§ **WHAT TO WORK ON**
Reproduce the data below word for word, beginning at the line containing "PTS (Points Scored): T." and ending after the line containing "MIN (Minutes Played): T.".

§ **AVAILABLE DATA**
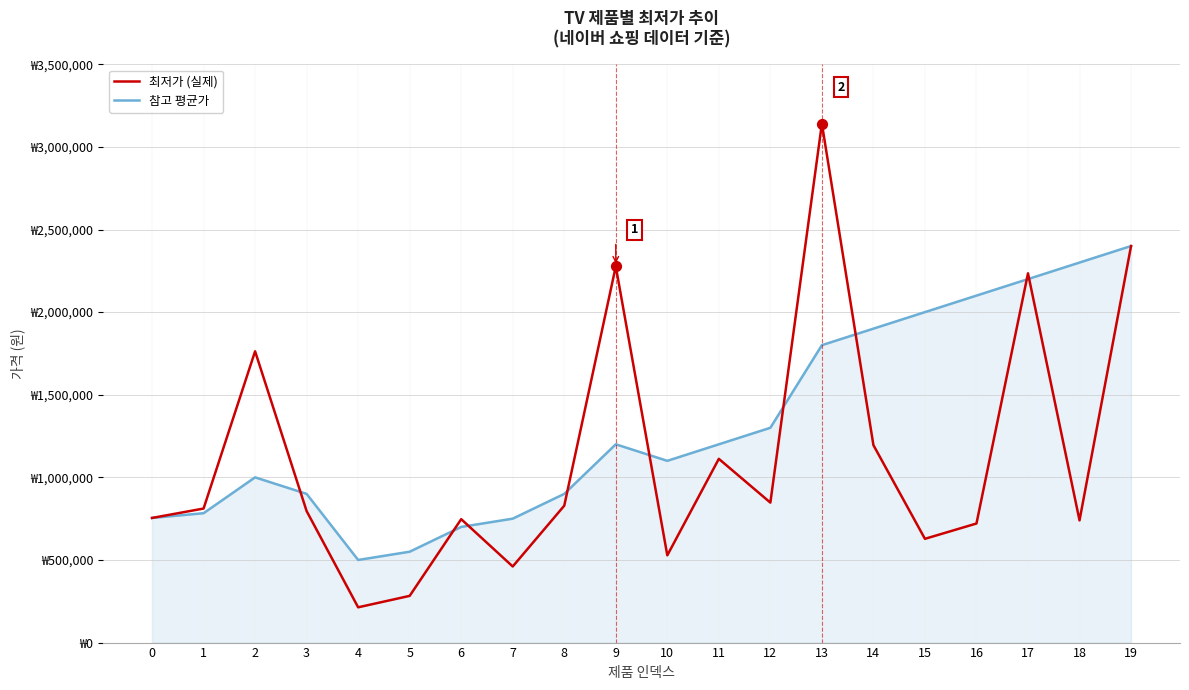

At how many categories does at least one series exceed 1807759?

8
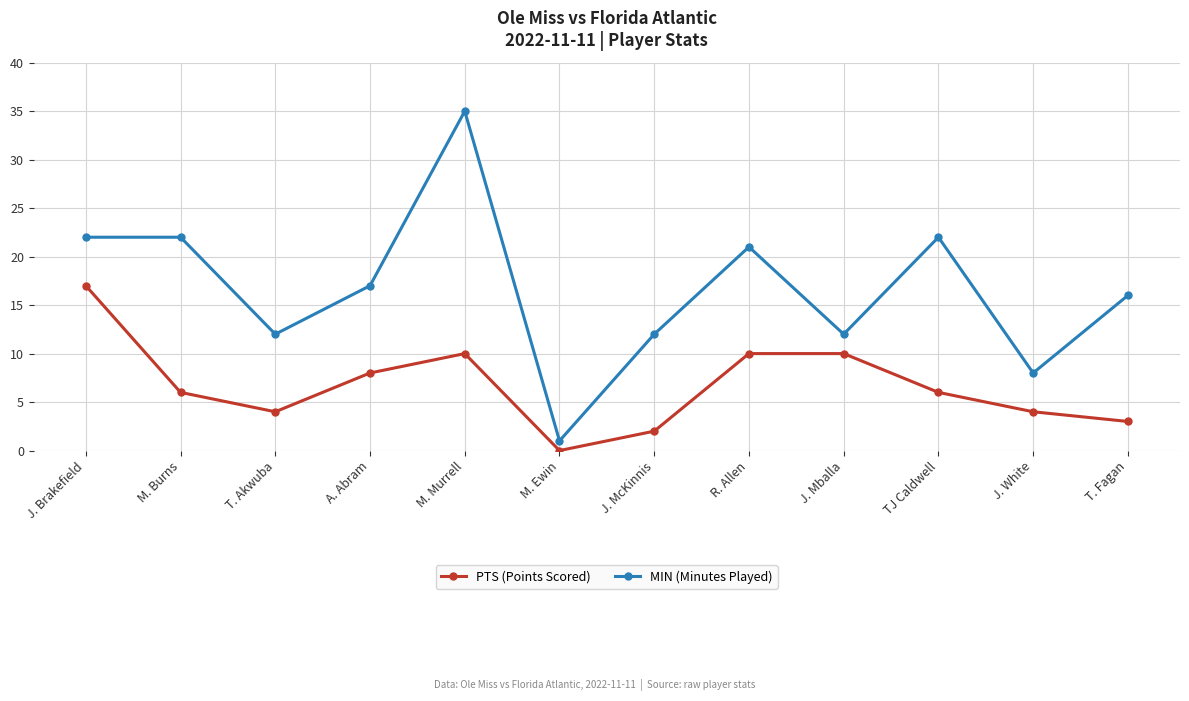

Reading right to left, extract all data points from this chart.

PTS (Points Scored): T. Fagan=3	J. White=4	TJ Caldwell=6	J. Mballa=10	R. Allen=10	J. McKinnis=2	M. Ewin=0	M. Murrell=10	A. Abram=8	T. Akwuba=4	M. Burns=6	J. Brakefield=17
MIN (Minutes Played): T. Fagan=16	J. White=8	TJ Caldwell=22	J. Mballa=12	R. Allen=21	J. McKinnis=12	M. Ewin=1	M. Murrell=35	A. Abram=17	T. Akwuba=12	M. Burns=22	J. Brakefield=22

==

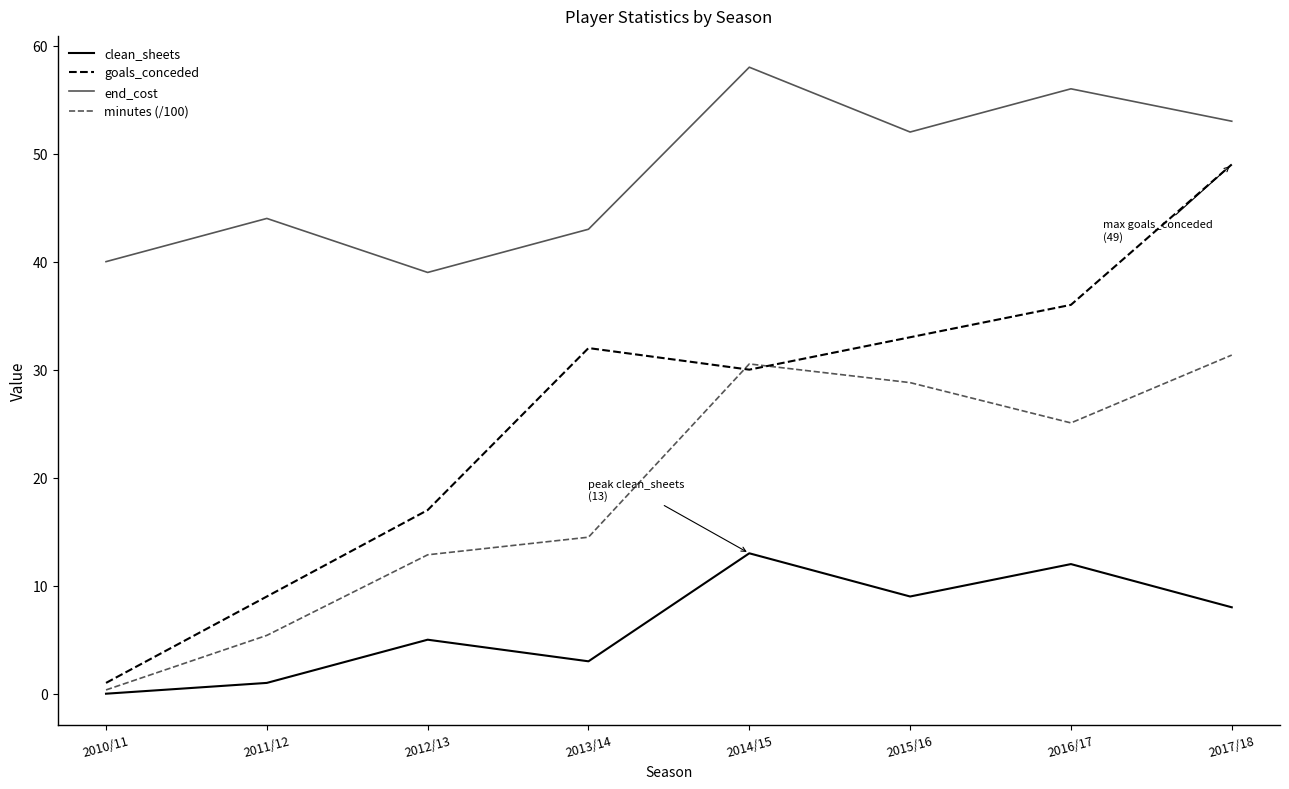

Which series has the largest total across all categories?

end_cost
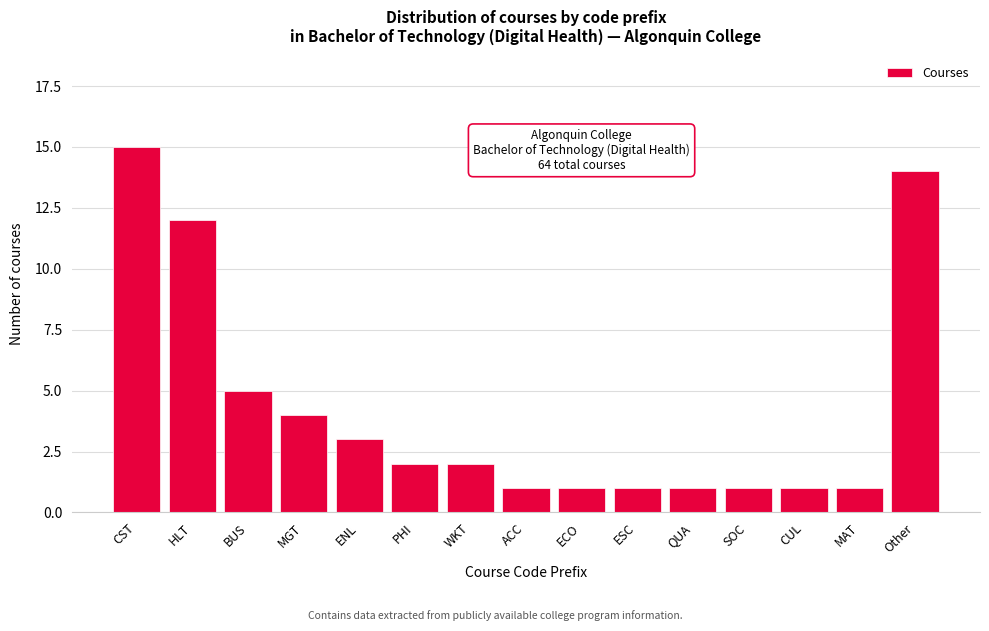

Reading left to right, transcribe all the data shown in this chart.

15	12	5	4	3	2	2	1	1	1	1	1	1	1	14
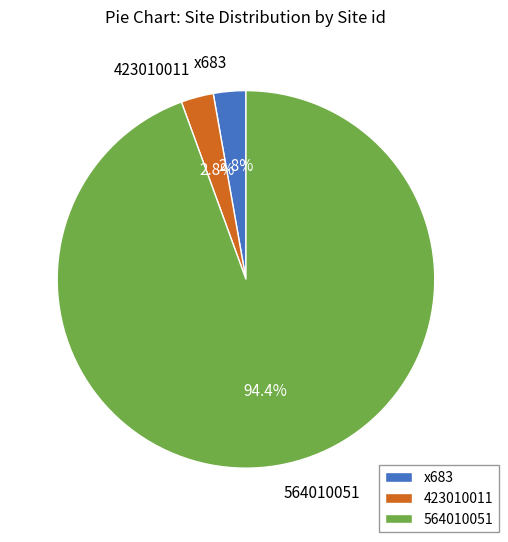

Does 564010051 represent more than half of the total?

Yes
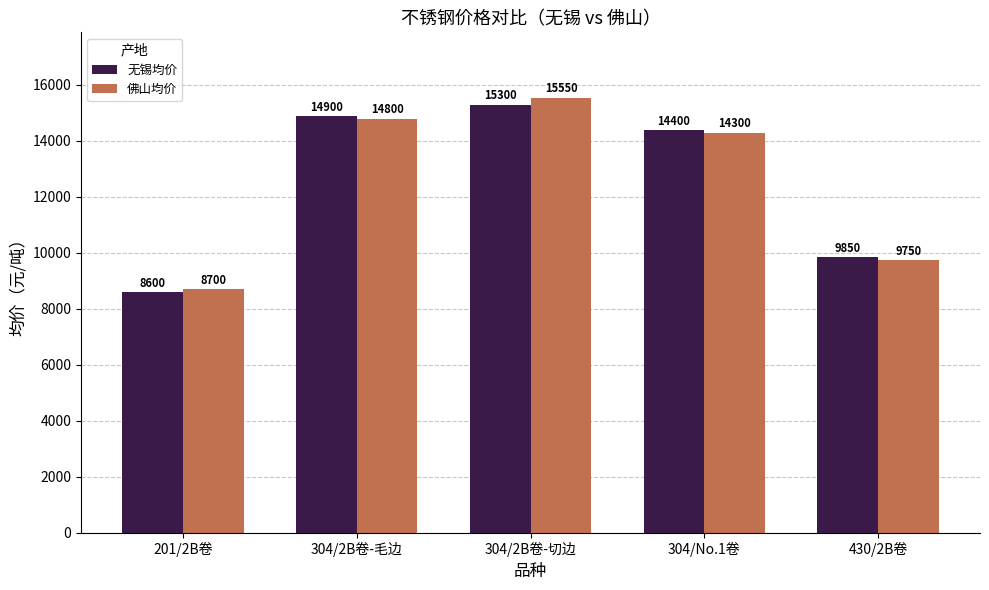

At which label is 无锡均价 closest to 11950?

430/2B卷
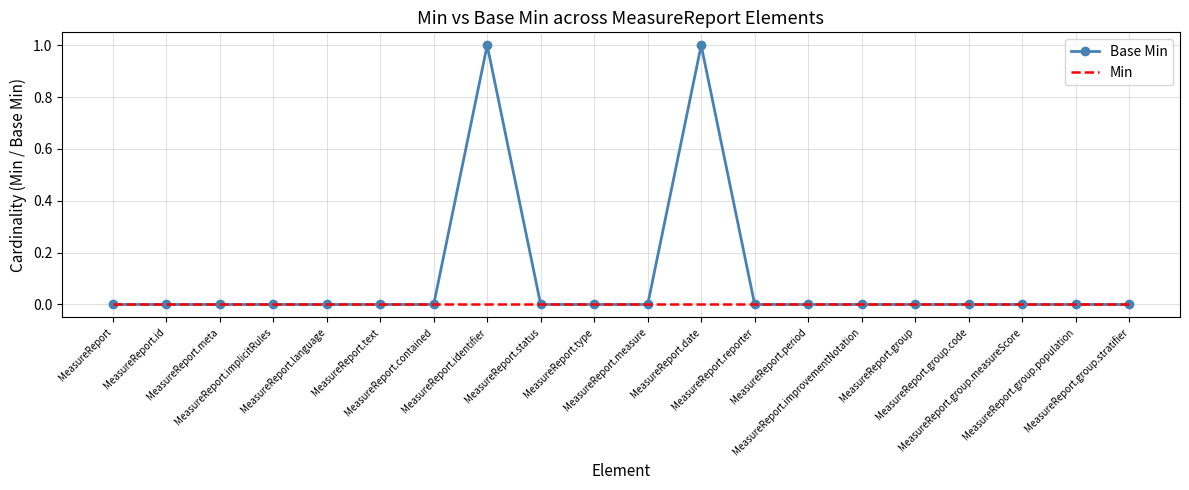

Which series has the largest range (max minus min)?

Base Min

§ **SOLUTION FOR THIS EXERCISE**
PTS (Points Scored): T. Fagan=3	J. White=4	TJ Caldwell=6	J. Mballa=10	R. Allen=10	J. McKinnis=2	M. Ewin=0	M. Murrell=10	A. Abram=8	T. Akwuba=4	M. Burns=6	J. Brakefield=17
MIN (Minutes Played): T. Fagan=16	J. White=8	TJ Caldwell=22	J. Mballa=12	R. Allen=21	J. McKinnis=12	M. Ewin=1	M. Murrell=35	A. Abram=17	T. Akwuba=12	M. Burns=22	J. Brakefield=22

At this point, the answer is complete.